SUPPLIED TEXT -

SEP stand against Iraq war evokes strong support in Maine

The Socialist Equality Party candidate for US Congress in Maine’s 2nd District, Carl Cooley, delivered petitions bearing the signatures of 2,250 registered voters to officials in the state capital of Augusta on Tuesday to place his name on the ballot for the November elections.

SEP supporters gathered a total of 3,000 signatures during the two-month campaign, which ended May 25, receiving support from hundreds of workers, students and professionals seeking an alternative to the two big business parties.

Due to Maine’s peculiar ballot procedure, the SEP first had to have local officials in the scores of cities and towns where petition signers lived verify their voter registrations. Of the petitions submitted, election officials in Augusta acknowledged that 2,250 were from registered voters, well above the 2,000 required to achieve ballot status. The Democrats and Republicans have five days to present any challenges.

Carl Cooley would be the first candidate to qualify for ballot status in the SEP 2004 election campaign. Cooley, 77, a retired auto worker from the North Tarrytown, New York, Chevrolet plant and a former New York City public school teacher, moved to Maine in the late 1970s. He is running against incumbent congressman Michael Michaud, a longtime Democratic state legislator and paperworkers union official, as well as businessman Brian Hamel, the Republican challenger.

Campaigners had to overcome many obstacles, including the size of the district and its sparse population, undemocratic ballot restrictions, as well as prohibitions against petitioning in shopping areas. (See “Maine: SEP campaign faced arcane ballot requirements, private property restrictions” 2 June 2004).

During the petitioning campaign, Cooley and his supporters explained that the SEP was demanding the immediate withdrawal of US troops from Iraq and an end to the criminal war and occupation. They called for redirecting society’s resources to meet the needs of masses of people for decent paying jobs, health care and housing.

DATA UNDER STUDY -

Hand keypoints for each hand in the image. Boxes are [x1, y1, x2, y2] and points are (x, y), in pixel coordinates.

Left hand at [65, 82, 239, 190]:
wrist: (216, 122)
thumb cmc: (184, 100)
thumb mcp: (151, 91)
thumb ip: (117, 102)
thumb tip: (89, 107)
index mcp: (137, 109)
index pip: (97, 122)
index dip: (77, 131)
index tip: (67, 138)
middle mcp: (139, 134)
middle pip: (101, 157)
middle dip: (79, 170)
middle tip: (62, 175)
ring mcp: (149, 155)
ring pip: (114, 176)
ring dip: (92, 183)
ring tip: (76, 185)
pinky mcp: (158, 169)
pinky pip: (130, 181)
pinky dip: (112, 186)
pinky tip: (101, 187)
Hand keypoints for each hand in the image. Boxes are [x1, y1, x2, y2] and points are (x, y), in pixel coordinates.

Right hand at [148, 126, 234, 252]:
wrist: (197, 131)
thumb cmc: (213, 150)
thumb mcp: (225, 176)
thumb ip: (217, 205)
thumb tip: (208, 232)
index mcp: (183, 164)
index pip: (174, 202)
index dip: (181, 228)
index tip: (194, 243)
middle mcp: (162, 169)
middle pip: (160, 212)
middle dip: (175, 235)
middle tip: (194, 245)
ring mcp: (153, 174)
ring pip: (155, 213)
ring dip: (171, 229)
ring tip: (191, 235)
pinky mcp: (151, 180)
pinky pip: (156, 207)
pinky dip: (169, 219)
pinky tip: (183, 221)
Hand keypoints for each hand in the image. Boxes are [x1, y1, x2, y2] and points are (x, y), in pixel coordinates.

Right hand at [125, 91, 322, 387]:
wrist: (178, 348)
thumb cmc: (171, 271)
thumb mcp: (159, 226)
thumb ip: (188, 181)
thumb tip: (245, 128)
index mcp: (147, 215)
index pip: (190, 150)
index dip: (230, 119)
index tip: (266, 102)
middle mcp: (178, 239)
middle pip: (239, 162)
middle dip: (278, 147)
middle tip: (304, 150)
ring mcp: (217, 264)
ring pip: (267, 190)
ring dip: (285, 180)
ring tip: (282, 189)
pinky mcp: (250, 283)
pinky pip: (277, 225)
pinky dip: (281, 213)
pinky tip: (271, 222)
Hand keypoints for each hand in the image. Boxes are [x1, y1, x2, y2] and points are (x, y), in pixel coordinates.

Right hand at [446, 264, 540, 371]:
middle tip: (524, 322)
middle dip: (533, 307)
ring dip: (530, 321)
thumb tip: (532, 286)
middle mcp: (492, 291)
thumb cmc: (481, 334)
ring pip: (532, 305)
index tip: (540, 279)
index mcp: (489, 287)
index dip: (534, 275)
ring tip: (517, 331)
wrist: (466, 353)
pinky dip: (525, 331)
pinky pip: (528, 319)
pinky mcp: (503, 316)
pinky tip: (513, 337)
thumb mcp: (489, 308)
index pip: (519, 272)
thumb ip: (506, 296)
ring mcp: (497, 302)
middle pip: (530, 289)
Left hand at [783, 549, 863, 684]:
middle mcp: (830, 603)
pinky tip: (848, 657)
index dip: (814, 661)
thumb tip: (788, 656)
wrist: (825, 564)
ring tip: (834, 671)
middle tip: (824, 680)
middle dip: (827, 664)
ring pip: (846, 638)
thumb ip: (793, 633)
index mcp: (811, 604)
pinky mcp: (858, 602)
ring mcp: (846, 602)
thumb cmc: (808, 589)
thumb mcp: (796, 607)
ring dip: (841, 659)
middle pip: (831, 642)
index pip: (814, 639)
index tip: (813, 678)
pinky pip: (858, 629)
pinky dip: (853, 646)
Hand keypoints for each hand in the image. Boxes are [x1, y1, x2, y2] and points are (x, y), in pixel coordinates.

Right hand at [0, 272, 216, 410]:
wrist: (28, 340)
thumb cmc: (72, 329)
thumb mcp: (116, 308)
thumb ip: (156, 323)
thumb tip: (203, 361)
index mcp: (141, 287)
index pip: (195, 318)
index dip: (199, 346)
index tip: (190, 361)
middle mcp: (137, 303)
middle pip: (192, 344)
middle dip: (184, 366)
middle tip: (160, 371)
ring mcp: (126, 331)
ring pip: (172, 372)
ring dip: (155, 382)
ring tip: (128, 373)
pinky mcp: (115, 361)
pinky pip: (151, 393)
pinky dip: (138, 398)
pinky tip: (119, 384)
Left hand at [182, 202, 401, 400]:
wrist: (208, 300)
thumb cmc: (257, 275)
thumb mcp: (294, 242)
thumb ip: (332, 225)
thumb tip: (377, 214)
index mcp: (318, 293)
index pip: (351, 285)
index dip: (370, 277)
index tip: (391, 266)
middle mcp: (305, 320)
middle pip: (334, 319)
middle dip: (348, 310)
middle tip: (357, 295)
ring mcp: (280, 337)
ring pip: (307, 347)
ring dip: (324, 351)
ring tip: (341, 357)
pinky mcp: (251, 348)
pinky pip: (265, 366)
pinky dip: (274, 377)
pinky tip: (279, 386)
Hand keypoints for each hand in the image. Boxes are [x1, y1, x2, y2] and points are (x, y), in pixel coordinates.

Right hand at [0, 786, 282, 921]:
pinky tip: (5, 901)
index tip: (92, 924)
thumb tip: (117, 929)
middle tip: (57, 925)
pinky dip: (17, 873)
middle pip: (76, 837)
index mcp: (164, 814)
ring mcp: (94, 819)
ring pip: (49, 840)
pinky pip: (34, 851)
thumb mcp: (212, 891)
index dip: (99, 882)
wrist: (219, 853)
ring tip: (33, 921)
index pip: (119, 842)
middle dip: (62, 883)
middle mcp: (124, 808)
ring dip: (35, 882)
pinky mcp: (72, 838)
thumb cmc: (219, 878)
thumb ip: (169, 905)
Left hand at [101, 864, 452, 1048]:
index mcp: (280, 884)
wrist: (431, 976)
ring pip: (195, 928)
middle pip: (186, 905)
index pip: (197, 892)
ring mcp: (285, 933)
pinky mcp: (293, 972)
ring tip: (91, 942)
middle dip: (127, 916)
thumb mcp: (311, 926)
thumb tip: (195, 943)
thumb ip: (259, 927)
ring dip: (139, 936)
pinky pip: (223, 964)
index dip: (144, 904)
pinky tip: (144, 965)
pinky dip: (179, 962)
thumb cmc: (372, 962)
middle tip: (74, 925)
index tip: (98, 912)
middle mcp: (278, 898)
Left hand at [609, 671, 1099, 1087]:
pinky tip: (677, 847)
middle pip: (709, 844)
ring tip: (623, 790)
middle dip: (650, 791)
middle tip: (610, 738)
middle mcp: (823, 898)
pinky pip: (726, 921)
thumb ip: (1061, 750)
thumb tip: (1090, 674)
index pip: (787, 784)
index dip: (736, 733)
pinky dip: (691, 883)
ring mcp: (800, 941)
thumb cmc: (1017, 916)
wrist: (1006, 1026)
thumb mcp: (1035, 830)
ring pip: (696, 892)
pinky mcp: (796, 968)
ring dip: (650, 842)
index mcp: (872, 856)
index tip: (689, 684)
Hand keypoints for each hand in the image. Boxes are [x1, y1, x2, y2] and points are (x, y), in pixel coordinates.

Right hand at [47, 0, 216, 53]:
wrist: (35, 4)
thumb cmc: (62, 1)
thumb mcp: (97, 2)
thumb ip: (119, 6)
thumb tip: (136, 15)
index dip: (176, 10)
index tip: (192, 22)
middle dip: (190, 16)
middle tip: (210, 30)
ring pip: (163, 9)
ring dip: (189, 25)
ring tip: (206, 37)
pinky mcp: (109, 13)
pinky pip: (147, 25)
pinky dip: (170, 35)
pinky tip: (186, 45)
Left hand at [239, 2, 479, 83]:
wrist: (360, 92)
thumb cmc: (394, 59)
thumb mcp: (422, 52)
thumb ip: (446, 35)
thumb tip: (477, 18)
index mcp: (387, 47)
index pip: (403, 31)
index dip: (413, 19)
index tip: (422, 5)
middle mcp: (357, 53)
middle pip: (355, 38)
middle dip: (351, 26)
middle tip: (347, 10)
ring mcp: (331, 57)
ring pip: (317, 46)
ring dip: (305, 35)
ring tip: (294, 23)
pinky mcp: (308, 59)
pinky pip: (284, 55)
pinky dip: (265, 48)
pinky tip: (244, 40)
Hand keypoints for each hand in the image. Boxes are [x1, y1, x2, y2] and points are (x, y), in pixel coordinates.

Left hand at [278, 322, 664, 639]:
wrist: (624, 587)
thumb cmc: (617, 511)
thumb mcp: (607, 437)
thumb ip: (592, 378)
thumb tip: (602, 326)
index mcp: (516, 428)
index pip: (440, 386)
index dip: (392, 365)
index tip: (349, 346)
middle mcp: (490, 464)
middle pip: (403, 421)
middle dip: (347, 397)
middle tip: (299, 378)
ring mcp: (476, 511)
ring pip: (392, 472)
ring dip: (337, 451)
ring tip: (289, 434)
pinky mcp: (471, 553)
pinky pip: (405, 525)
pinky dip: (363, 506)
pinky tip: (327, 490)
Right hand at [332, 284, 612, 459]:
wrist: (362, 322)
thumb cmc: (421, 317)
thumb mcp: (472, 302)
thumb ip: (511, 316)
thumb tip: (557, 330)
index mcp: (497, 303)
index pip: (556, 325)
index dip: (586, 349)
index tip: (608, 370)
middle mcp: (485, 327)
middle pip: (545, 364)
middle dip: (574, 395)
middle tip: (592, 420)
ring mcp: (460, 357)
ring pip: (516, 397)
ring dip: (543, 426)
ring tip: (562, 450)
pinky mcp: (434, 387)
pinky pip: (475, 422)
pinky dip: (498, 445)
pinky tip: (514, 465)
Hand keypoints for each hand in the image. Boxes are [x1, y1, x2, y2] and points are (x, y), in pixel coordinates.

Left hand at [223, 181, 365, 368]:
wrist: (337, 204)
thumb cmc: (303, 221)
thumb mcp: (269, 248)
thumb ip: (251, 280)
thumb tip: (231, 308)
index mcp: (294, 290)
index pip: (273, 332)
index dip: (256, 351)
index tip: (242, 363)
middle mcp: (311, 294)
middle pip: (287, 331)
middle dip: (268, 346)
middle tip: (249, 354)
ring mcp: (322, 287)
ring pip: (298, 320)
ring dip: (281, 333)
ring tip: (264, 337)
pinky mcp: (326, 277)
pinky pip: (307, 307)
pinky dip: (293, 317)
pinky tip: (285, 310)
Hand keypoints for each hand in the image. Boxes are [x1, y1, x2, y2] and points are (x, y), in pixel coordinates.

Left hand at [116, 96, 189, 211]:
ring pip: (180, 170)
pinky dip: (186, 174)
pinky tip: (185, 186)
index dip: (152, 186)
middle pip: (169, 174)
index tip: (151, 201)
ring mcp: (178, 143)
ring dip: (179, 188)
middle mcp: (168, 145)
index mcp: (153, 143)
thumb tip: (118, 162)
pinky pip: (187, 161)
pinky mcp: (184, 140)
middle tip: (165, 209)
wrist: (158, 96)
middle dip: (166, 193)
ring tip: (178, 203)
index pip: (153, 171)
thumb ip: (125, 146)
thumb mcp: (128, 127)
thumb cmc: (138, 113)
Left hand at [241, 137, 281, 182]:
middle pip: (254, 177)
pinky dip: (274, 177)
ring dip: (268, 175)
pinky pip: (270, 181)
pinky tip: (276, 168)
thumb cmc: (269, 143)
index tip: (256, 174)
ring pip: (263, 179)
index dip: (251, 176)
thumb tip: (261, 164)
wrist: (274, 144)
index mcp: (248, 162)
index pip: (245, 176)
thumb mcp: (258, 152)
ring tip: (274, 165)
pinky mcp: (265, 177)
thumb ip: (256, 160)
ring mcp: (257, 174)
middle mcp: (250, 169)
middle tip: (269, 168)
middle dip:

PROBLEM REQUIREMENTS - Resume the article on the SEP's Maine ballot campaign, starting right after its last sentence. The entries aren't needed for anything here.

SOLVED EXERCISE -
Cooley told the World Socialist Web Site: “I’m running for US Congress as a socialist antiwar candidate, calling for the immediate withdrawal of all troops from Iraq. This was the most resonant introduction that I used in collecting signatures. Many people were just happy to hear someone in politics who sounded like them and expressed their real concerns. There was frustration at the lack of an antiwar voice, but they were also curious and were not frightened by the word socialist. They were looking for real answers to the problems they confront: war, the destruction of jobs, the lack of a future for the youth.”

The popular response to these demands underscored the growing opposition to the war and the discrediting of both the Bush administration and Democratic presidential candidate John Kerry, who has pledged to continue the occupation. Particularly striking was the response of the relatives and friends of soldiers, many of whom signed petitions immediately once they found out the SEP was demanding that US troops be withdrawn from Iraq.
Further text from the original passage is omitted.